Challenges Thailand Faces to Launch Community Media
Following five days of meetings, presentation and conversations in Thailand about how to set up Community TV channels across their country, I’m struck as how we have the very same challenges in the U.S.:
- how to build the right governing structure;
- how to find programming for our channels;
- how do we serve multiple communities and the diversity therein;
- what types of revenues are appropriate; and
- how do we remain an independent news and information source for our community, free from political influence.
My first day in Thailand, I was coached by Dr. Murray Green (former Australian Broadcasting Corporation Director-International and lead consultant to the Thailand government on the Community Media project) that we Westerners must understand that the lens in which we see the world is very different than what is experienced in Thailand. Suffering through more coups d’état than any other country in the world, the Thais understand that even the government itself can be swept away in a moment, and years of effort to build community media could be undone overnight.

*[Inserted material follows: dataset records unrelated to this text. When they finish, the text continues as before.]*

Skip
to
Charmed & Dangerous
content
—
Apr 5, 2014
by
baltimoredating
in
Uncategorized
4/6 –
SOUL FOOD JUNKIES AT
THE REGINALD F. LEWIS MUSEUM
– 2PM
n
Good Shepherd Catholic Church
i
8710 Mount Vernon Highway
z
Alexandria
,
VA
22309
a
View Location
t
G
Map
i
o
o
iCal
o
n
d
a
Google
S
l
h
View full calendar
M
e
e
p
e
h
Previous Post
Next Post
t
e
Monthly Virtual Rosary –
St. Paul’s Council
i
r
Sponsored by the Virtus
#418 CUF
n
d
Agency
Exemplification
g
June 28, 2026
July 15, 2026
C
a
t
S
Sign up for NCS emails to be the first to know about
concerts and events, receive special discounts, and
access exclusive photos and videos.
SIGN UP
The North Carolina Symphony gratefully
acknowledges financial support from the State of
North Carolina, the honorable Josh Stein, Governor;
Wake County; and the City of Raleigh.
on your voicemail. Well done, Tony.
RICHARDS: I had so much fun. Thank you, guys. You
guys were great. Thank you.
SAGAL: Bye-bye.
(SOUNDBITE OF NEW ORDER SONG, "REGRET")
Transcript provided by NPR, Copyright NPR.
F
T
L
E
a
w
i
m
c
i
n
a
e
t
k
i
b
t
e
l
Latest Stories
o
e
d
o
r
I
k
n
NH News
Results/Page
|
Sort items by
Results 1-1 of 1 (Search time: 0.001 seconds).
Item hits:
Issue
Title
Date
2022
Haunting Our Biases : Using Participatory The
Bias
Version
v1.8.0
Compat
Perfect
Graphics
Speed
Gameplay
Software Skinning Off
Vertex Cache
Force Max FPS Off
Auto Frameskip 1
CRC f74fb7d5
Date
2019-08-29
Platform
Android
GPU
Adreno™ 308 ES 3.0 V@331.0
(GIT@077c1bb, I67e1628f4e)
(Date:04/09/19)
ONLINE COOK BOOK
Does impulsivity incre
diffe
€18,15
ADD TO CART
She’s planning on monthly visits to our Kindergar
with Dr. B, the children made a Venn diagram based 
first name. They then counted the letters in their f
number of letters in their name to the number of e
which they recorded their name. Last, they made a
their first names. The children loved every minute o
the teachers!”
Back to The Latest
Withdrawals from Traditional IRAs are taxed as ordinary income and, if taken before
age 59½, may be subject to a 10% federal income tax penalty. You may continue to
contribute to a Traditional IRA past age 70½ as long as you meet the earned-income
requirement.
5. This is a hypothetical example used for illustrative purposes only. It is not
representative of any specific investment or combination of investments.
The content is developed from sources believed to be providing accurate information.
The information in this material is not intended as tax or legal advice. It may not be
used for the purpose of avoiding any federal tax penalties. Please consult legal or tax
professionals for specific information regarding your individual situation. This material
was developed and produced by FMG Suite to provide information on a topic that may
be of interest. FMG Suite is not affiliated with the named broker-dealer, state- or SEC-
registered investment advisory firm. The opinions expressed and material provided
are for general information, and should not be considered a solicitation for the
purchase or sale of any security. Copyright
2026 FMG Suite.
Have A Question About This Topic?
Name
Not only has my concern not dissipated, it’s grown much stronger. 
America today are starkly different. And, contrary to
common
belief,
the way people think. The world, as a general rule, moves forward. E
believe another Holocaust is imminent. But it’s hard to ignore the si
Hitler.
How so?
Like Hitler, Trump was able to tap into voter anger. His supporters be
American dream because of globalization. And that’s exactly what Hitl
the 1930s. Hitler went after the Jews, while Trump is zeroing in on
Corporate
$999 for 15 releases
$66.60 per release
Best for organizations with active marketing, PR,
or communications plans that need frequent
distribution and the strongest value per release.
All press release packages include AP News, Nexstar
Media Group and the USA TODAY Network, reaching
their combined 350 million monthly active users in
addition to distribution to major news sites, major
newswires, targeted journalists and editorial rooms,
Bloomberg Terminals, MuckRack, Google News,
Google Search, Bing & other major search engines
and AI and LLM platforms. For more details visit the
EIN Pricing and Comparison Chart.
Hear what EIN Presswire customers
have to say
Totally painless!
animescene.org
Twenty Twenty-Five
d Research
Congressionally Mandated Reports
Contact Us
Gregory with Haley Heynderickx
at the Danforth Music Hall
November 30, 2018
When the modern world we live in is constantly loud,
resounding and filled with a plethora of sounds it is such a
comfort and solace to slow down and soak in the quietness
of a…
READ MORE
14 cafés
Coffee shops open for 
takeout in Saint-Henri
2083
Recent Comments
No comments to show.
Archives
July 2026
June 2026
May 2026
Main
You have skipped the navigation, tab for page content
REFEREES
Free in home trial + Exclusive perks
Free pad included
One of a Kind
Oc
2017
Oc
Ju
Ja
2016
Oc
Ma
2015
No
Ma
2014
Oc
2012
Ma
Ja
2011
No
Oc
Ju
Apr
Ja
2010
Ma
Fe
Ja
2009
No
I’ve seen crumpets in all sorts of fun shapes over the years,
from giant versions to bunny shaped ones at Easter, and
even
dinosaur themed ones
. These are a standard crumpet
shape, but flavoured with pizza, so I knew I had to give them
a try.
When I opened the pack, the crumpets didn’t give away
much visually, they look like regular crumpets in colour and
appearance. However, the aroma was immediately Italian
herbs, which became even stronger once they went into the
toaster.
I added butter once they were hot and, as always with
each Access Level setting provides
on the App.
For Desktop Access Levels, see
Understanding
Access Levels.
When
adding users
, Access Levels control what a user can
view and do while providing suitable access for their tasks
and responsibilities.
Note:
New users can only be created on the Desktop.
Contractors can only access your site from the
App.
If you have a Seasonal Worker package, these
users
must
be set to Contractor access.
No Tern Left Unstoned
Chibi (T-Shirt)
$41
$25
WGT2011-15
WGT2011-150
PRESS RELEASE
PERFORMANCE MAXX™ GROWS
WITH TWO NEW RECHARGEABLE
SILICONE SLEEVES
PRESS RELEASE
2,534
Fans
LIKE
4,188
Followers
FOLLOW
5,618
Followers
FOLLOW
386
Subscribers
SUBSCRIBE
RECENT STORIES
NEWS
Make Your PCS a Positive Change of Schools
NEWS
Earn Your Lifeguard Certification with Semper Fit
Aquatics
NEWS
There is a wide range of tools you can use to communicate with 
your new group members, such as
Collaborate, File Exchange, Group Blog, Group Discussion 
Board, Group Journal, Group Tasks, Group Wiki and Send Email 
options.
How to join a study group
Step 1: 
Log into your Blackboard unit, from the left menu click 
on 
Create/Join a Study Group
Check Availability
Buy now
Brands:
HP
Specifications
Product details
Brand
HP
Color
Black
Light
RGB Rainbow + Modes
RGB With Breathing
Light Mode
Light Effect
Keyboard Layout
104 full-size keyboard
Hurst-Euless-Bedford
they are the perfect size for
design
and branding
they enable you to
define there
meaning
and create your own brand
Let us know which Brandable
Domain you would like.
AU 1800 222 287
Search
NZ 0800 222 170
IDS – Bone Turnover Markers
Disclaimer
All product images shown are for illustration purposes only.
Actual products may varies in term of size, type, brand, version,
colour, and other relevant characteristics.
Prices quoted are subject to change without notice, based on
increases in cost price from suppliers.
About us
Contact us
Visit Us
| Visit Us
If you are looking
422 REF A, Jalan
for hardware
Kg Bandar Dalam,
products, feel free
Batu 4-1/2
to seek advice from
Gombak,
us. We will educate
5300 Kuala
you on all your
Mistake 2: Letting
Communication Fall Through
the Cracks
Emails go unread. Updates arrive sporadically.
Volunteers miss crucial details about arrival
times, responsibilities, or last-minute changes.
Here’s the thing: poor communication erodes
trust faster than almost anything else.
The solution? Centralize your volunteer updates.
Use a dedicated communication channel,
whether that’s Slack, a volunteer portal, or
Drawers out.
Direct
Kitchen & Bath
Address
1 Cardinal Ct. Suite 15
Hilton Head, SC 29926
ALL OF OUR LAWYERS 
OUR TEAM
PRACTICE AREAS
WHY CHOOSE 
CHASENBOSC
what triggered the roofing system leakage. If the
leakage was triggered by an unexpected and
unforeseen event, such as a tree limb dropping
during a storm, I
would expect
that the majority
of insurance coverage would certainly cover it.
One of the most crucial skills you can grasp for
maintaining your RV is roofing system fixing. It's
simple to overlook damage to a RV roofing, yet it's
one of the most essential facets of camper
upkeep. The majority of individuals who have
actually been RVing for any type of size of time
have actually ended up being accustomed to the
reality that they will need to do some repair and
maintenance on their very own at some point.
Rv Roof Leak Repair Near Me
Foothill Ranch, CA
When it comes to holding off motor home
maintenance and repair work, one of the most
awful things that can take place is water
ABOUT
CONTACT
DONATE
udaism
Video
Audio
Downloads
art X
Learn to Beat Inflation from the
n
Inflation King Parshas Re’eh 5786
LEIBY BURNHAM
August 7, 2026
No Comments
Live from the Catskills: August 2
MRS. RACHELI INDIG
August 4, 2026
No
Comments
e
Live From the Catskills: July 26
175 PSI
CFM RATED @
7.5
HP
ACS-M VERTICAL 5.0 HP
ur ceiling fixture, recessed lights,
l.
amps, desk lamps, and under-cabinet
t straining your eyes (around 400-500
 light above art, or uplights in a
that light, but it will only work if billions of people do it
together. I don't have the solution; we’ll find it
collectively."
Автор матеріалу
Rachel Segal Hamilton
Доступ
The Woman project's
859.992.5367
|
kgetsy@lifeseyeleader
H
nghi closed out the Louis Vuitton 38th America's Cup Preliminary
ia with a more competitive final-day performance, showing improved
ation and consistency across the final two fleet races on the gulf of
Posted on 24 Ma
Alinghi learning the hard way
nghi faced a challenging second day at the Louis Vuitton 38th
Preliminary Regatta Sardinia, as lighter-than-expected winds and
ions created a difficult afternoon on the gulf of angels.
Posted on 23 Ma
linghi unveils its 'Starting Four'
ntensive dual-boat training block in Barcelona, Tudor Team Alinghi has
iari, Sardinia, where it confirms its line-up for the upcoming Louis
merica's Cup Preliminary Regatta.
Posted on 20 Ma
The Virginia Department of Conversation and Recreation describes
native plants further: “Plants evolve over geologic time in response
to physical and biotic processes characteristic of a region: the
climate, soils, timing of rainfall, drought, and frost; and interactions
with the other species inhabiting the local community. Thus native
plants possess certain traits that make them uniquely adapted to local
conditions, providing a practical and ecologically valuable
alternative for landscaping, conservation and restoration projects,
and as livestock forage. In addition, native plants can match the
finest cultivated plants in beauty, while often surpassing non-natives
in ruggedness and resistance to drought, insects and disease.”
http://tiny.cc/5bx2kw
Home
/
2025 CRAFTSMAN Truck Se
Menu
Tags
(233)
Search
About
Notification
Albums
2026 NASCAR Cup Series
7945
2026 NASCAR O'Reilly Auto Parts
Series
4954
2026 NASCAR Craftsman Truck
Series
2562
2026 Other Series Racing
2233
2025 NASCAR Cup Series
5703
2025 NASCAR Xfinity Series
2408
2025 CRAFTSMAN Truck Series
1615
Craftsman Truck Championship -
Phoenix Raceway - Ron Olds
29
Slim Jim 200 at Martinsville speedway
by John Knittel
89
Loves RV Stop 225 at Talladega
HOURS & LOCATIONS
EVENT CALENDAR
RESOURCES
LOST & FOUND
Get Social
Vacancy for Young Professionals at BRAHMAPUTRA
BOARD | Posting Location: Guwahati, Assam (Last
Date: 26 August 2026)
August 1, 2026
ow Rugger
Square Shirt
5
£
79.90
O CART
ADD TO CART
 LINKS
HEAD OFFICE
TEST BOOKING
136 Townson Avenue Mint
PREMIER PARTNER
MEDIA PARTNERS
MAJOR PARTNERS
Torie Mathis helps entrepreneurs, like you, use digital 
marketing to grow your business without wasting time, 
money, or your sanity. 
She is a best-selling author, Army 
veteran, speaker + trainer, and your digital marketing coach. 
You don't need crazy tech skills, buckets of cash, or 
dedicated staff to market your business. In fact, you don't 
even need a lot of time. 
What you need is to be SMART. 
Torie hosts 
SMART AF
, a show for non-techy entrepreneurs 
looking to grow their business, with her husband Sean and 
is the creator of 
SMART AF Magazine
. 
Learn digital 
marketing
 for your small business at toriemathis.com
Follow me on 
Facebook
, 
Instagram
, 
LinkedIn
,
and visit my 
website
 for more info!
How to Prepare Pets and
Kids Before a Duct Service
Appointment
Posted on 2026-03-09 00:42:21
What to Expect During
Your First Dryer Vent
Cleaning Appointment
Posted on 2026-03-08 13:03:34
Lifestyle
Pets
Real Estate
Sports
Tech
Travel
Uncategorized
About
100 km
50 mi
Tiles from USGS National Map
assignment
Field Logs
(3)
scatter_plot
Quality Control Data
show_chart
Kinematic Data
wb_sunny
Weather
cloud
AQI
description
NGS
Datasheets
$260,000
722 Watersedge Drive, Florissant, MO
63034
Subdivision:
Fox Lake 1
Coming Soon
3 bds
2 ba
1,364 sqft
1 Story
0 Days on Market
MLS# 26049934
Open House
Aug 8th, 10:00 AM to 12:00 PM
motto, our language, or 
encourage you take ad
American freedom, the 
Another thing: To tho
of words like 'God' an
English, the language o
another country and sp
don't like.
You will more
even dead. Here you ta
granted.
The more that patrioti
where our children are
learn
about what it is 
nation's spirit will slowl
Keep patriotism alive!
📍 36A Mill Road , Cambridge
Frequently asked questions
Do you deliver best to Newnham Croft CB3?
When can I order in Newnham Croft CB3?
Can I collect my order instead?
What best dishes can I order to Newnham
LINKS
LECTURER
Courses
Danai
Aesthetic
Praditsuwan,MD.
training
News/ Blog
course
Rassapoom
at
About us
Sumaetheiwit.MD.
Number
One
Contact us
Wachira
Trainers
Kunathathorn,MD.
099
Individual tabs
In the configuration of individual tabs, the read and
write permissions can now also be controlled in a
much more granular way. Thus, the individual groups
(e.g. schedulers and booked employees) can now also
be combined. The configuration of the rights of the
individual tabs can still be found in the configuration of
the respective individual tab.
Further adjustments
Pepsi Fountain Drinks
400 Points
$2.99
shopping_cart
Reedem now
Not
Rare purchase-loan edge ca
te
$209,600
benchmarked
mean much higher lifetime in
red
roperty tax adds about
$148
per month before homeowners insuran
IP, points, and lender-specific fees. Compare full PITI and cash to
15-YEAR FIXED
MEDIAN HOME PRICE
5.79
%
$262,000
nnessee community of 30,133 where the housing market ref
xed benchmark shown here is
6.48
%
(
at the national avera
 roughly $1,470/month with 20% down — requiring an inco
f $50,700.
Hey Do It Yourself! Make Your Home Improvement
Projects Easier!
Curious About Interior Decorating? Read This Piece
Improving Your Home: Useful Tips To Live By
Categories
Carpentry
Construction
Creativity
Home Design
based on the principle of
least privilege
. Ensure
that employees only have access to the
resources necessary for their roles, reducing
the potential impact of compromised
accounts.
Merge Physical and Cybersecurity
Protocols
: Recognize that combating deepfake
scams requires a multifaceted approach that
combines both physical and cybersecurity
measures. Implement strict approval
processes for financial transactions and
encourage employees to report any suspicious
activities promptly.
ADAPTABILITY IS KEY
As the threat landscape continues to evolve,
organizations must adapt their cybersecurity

Much of Thailand beyond the megacity Bangkok is rural, agricultural and isolated from one another by distance and topography. The plan to place a single community media center and associated television channels in 39 regions will be the first opportunity for these residents to learn the stories of their neighbors, hear the many dialects being spoken, and discover the rich diversity of local art, music, and culture that no national television service can offer.
As Chaiwat Chanthima of Phayoa TV (from a small city with a 900-year history), “Community TV must offer programs of the people, by the people, and for the people.” I think Abraham Lincoln would be proud to see his words being given a modern twist, twelve times zones away.
During my final presentation to the Thai group, I told them how honored I was to have been asked to participate in their first public meetings as they move toward launching community media in their country. I encouraged them to work to limit government regulation of the sector, providing them as much flexibility on fundraising that will ensure their financial sustainability. I shared with them some ideas on how to encourage the ‘content creators’ already in their communities to become involved with them in this new space. And I told them that to become a valued contributor to the people they serve, they should partner up with other institutions to solve regional problems by harnessing the power of television.
The last thing I shared with the group was the notion that when they launch their channels, they will enjoy a ‘honeymoon period’ where residents will initially be excited about this novel service. While they should take advantage of that newly-found love and affection, they must also plan for decades of challenges related to sustainability and maintaining their independence.
I sincerely hope the people of Thailand and community media enjoy a long and happy marriage.